◆ **EXERCISE DESCRIPTION**
In the entries below, find each line bearing the string "images" and copy it.

/---

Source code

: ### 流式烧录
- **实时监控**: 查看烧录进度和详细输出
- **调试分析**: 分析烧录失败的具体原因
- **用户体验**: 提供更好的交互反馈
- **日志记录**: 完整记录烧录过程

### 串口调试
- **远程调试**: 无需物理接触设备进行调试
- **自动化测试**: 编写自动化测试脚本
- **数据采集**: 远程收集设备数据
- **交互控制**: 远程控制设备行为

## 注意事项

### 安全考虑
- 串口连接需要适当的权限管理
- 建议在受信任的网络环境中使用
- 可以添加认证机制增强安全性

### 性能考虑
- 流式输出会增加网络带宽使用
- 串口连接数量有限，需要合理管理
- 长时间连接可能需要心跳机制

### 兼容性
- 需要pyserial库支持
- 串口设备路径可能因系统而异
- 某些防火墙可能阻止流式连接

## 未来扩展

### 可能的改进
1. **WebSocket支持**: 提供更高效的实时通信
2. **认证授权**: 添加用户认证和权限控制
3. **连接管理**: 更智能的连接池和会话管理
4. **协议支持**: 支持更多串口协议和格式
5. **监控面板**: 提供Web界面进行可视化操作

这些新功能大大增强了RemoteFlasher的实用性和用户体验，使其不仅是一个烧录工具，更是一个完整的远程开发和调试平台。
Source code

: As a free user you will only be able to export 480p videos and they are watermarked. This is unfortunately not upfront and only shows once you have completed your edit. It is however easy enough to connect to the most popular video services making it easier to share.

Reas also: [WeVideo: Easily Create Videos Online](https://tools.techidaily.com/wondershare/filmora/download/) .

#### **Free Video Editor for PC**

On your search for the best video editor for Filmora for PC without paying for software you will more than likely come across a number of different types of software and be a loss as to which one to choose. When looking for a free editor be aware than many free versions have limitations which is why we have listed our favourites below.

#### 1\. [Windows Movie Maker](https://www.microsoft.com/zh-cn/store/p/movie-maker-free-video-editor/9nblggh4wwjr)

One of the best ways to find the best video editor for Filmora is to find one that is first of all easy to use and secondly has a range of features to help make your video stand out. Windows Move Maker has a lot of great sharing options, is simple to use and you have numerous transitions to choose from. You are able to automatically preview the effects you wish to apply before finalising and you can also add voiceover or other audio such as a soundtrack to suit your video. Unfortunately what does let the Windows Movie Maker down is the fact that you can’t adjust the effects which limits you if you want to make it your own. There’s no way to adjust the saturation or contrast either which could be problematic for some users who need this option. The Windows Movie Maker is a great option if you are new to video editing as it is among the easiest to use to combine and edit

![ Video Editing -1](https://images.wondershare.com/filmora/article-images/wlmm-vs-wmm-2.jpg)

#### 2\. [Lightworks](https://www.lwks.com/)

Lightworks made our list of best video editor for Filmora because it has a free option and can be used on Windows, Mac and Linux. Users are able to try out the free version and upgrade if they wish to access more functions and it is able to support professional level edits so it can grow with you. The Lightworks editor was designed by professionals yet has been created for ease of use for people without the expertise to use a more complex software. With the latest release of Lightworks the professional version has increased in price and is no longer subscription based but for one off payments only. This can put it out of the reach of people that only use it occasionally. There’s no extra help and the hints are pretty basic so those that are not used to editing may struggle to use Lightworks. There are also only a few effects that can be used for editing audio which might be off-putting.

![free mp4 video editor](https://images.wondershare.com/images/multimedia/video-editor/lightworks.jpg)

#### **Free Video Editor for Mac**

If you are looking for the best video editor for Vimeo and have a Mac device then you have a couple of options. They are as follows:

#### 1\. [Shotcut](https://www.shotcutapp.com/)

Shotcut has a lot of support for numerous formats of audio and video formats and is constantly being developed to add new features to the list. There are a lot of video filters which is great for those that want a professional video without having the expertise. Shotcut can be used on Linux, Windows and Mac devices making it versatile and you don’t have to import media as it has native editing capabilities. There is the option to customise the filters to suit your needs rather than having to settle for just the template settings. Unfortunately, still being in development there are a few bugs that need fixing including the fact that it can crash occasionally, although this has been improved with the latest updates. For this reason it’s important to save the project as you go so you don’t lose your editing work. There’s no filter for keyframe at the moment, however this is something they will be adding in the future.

\---

◆ **SOLUTION FOR THIS PROBLEM**
![ Video Editing -1](https://images.wondershare.com/filmora/article-images/wlmm-vs-wmm-2.jpg)
![free mp4 video editor](https://images.wondershare.com/images/multimedia/video-editor/lightworks.jpg)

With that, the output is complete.